Their report warns that if the present trend continues, in 2030 the figure will be three million higher. It also points out that whereas in 2016 the direct cost to the health system in attending to health problems caused by excess weight was 1.95 billion euros, if things continue as they are then it will rise to over three billion euros in the next 12 years.

The study was drawn up from about 50 articles analysing the data of over 300,000 people, which enabled the researchers to follow the evolution of the prevalence of excess weight and obesity in Spain between 1987 and 2014, and to estimate figures up to 2030.

According to the study, in 2016 in Spain there were 24 million cases of excess weight in adults: 70 per cent of men and half of women; that was three million people more than a decade earlier. If this trend continues, the researchers expect the figure to rise above 27 million people in 2030, affecting 80 per cent of men and 55 per cent of women in this age group.

Álvaro Hernáez, one of the researchers, says this is what is happening all over Europe, "a line of moderate growth in the prevalence of excess weight in the adult population".

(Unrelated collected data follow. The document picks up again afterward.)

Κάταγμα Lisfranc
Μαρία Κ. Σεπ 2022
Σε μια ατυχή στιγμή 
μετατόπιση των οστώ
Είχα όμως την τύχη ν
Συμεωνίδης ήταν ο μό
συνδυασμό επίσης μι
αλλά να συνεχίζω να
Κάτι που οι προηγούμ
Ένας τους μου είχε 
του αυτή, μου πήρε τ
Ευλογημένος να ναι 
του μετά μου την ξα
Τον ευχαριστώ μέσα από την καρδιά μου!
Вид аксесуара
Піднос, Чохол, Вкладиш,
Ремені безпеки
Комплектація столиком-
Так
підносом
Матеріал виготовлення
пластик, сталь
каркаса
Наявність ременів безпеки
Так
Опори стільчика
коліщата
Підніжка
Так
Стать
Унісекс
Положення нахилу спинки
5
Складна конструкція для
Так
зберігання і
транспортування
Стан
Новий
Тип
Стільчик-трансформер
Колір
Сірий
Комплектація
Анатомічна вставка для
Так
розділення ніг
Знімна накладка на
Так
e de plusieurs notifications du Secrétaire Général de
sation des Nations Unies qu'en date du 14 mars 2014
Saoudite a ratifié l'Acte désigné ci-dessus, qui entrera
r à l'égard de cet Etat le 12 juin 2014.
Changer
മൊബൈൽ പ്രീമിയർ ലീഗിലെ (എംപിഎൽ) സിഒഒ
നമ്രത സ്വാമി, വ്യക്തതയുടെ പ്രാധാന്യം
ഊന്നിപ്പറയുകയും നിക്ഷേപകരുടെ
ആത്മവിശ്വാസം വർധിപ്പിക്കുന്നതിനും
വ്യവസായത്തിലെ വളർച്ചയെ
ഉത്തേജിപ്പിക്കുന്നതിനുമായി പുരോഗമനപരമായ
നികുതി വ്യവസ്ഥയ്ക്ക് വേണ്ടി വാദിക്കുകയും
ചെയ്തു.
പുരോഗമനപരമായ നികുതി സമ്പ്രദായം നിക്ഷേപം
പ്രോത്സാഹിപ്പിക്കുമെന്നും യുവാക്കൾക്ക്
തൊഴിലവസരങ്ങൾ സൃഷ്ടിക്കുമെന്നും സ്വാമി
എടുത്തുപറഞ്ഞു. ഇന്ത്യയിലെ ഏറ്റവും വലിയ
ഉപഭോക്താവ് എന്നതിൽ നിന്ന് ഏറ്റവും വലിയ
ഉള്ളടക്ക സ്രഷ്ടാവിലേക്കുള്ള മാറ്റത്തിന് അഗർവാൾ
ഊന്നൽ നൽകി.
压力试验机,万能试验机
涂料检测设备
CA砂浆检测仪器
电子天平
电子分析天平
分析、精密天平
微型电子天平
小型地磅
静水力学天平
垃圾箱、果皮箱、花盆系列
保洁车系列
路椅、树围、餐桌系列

The researchers have calculated that between 1987 and 2014 there was an annual increase of excess weight of 0.28 per cent in men and 0.10 per cent in women, and an increase in obesity of 0.50 per cent in men and 0.25 per cent in women.

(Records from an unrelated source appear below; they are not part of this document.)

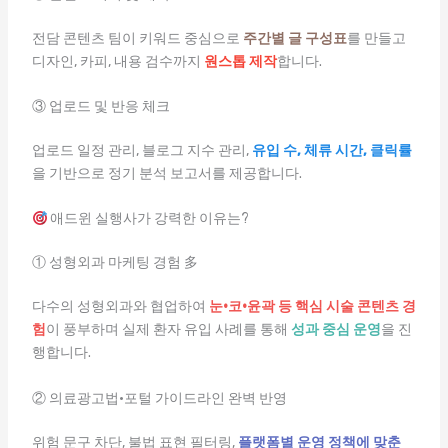
전담 콘텐츠 팀이 키워드 중심으로
주간별 글 구성표
를 만들고
디자인, 카피, 내용 검수까지
원스톱 제작
합니다.
③ 업로드 및 반응 체크
업로드 일정 관리, 블로그 지수 관리,
유입 수, 체류 시간, 클릭률
을 기반으로 정기 분석 보고서를 제공합니다.
애드윈 실행사가 강력한 이유는?
① 성형외과 마케팅 경험 多
다수의 성형외과와 협업하여
눈·코·윤곽 등 핵심 시술 콘텐츠 경
험
이 풍부하며 실제 환자 유입 사례를 통해
성과 중심 운영
을 진
행합니다.
② 의료광고법·포털 가이드라인 완벽 반영
위험 문구 차단, 불법 표현 필터링,
플랫폼별 운영 정책에 맞춘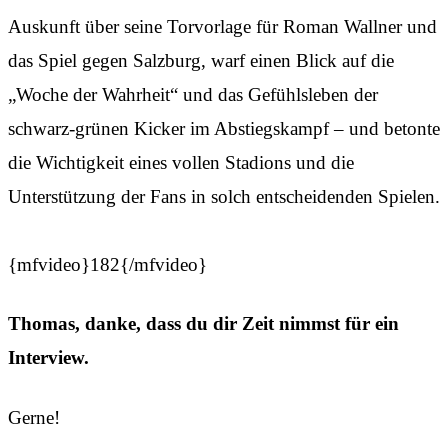
Auskunft über seine Torvorlage für Roman Wallner und
das Spiel gegen Salzburg, warf einen Blick auf die
„Woche der Wahrheit“ und das Gefühlsleben der
schwarz-grünen Kicker im Abstiegskampf – und betonte
die Wichtigkeit eines vollen Stadions und die
Unterstützung der Fans in solch entscheidenden Spielen.
{mfvideo}182{/mfvideo}
Thomas, danke, dass du dir Zeit nimmst für ein
Interview.
Gerne!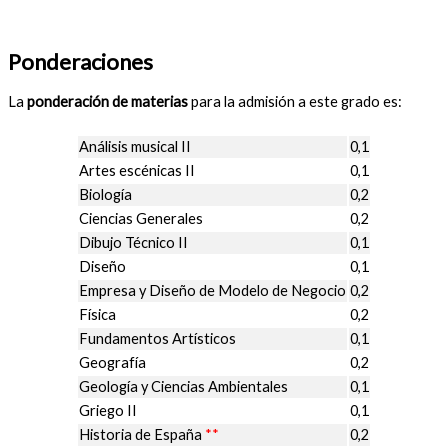
Ponderaciones
La
ponderación de materias
para la admisión a este grado es:
Análisis musical II
0,1
Artes escénicas II
0,1
Biología
0,2
Ciencias Generales
0,2
Dibujo Técnico II
0,1
Diseño
0,1
Empresa y Diseño de Modelo de Negocio
0,2
Física
0,2
Fundamentos Artísticos
0,1
Geografía
0,2
Geología y Ciencias Ambientales
0,1
Griego II
0,1
Historia de España
**
0,2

Excess weight is measured from BMI, or the body mass index, (the weight in kilos divided by their height in metres squared). An index of between 25 and 30 is considered overweight, and over 30 is obese.

"These people have more possibility of increasing health care costs because of the comorbidities they suffer from, such as cardiovascular illnesses, diabetes or cancer associated with excess weight and obesity," says Hernáez.

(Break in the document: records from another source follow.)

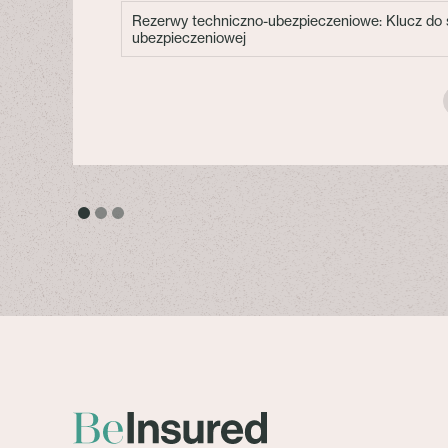
Rezerwy techniczno-ubezpieczeniowe: Klucz do s
ubezpieczeniowej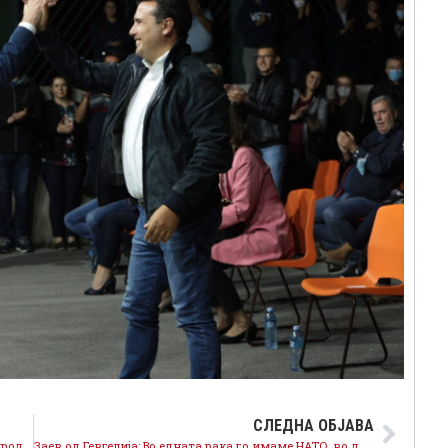
СЛЕДНА ОБЈАВА
Атанасов од Гевгелија: На 17 октомври заедно да продолжиме на патот кон успехот и просперитето
Заев од Гевгелија: Во едната рака го имаме НАТО, во другата успешен попис, нешто што со децении не беше возможно!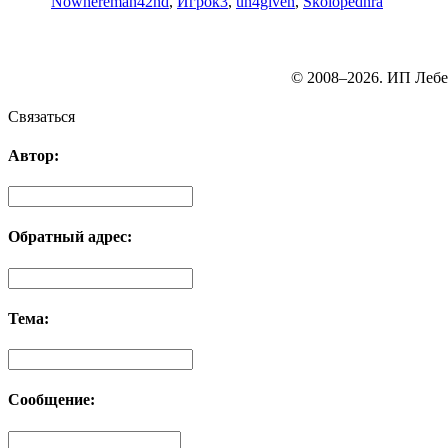
Nowhereman42nd
,
Игрок3
,
un4given
,
Skolopednra
© 2008–2026. ИП Лебе
Связаться
Автор:
Обратный адрес:
Тема:
Сообщение: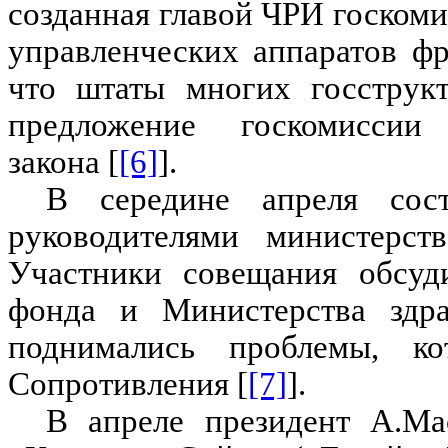
созданная главой ЧРИ госкоми
управленческих аппаратов фр
что штаты многих госструкт
предложение госкомиссии
закона [
[6]
].
В середине апреля сост
руководителями министерст
Участники совещания обсуд
фонда и Министерства здра
поднимались проблемы, ко
Сопротивления [
[7]
].
В апреле президент А.Ма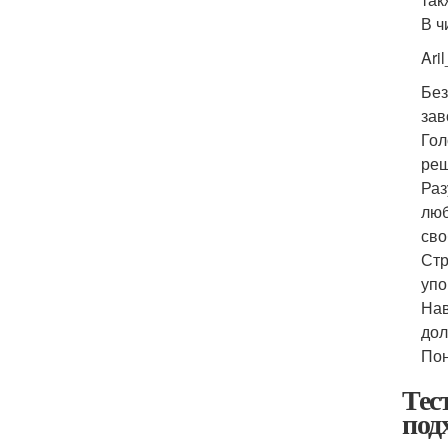
В ч
Ari
Без
зав
Гол
ре
Раз
люб
сво
Стр
упо
Нав
дол
Пон
Тес
под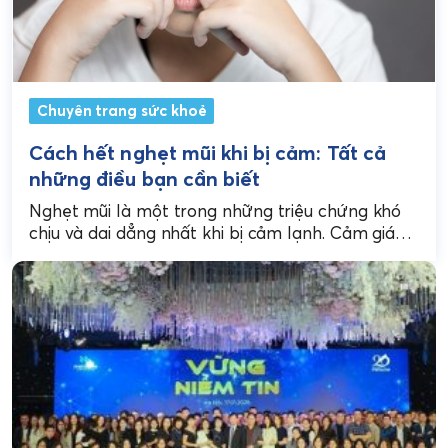
Chuyên trang sức khoẻ
Cách hết nghẹt mũi khi bị cảm: Tất cả
những điều bạn cần biết
Nghẹt mũi là một trong những triệu chứng khó
chịu và dai dẳng nhất khi bị cảm lạnh. Cảm giác
khó thở, đau đầu, và...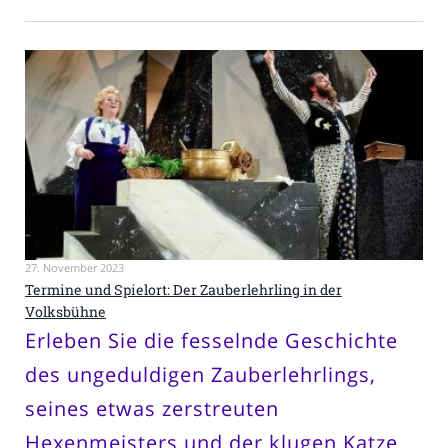
27. November 2023
Termine und Spielort: Der Zauberlehrling in der
Volksbühne
Erleben Sie die fesselnde Geschichte
des ungeduldigen Zauberlehrlings,
seines etwas zerstreuten
Hexenmeisters und der klugen Katze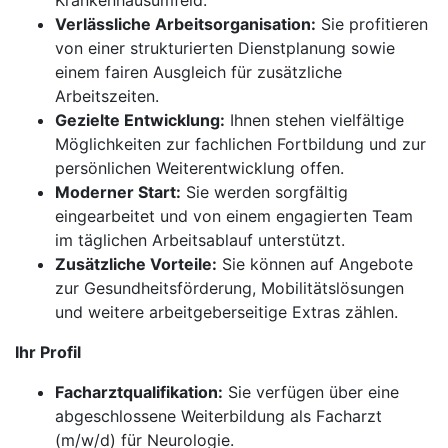
Krankenhausumfeld.
Verlässliche Arbeitsorganisation:
Sie profitieren
von einer strukturierten Dienstplanung sowie
einem fairen Ausgleich für zusätzliche
Arbeitszeiten.
Gezielte Entwicklung:
Ihnen stehen vielfältige
Möglichkeiten zur fachlichen Fortbildung und zur
persönlichen Weiterentwicklung offen.
Moderner Start:
Sie werden sorgfältig
eingearbeitet und von einem engagierten Team
im täglichen Arbeitsablauf unterstützt.
Zusätzliche Vorteile:
Sie können auf Angebote
zur Gesundheitsförderung, Mobilitätslösungen
und weitere arbeitgeberseitige Extras zählen.
Ihr Profil
Facharztqualifikation:
Sie verfügen über eine
abgeschlossene Weiterbildung als Facharzt
(m/w/d) für Neurologie.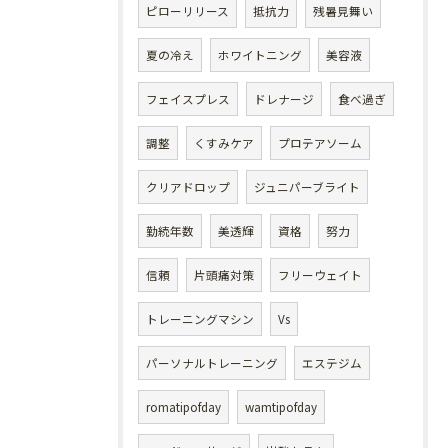
ピローリリース
抵抗力
残暑見舞い
夏の冷え
ホワイトニング
美容液
フェイスプレス
ドレナージ
食べ過ぎ
調整
くすみケア
プロテアソーム
クリアドロップ
ジュニパーブライト
勤続年数
美透輝
資格
努力
信頼
片頭痛対策
フリーウェイト
トレーニングマシン
Vs
パーソナルトレーニング
エステジム
romatipofday
wamtipofday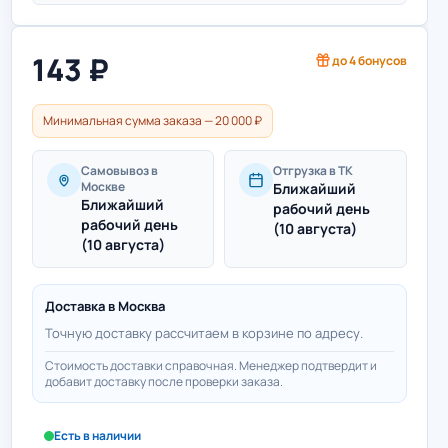
143
₽
до
4
бонусов
Минимальная сумма заказа — 20 000 ₽
Самовывоз в
Отгрузка в ТК
Москве
Ближайший
Ближайший
рабочий день
рабочий день
(10 августа)
(10 августа)
Доставка в
Москва
Точную доставку рассчитаем в корзине по адресу.
Стоимость доставки справочная. Менеджер подтвердит и
добавит доставку после проверки заказа.
Есть в наличии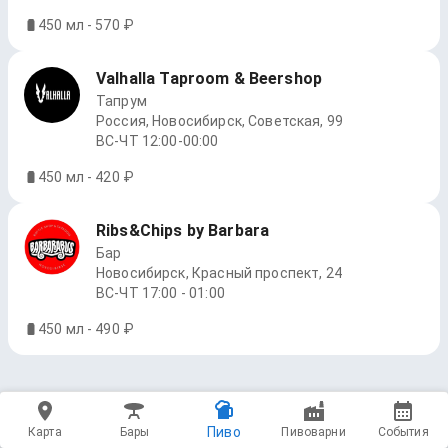
450 мл - 570 ₽
Valhalla Taproom & Beershop
Тапрум
Россия, Новосибирск, Советская, 99
ВС-ЧТ 12:00-00:00
450 мл - 420 ₽
Ribs&Chips by Barbara
Бар
Новосибирск, Красный проспект, 24
ВС-ЧТ 17:00 - 01:00
450 мл - 490 ₽
Пиво
Карта
Бары
Пивоварни
События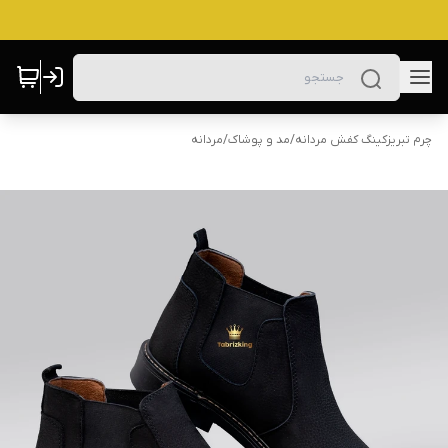
چرم تبریزکینگ کفش مردانه
/
مد و پوشاک
/
مردانه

According to the study, in 2016 the direct cost was 524 million euros higher than it had been in 2006, at 1.95 billion euros. That figure is two per cent of the health budget in Spain in 2015 (95.72 billion) and seven per cent of the Catalonian government budget for 2017 (over 28 billion euros).

"If the number of cases continues to rise at the same rate, it will go up by 440 million euros each year and total more than 3 billion in 2030," say the researchers.

Jaume Marrugat, principal researcher and director of the IMIM Epidemiology and Public Health Programme, says the study "shows, with a low margin of error, the importance of starting work as soon as possible on reversing and preventing future recurrences of the growing epidemic of excess weight and obesity in our society. It is the only way of reducing the enormous social, health and economic costs which will otherwise emerge in the forthcoming years".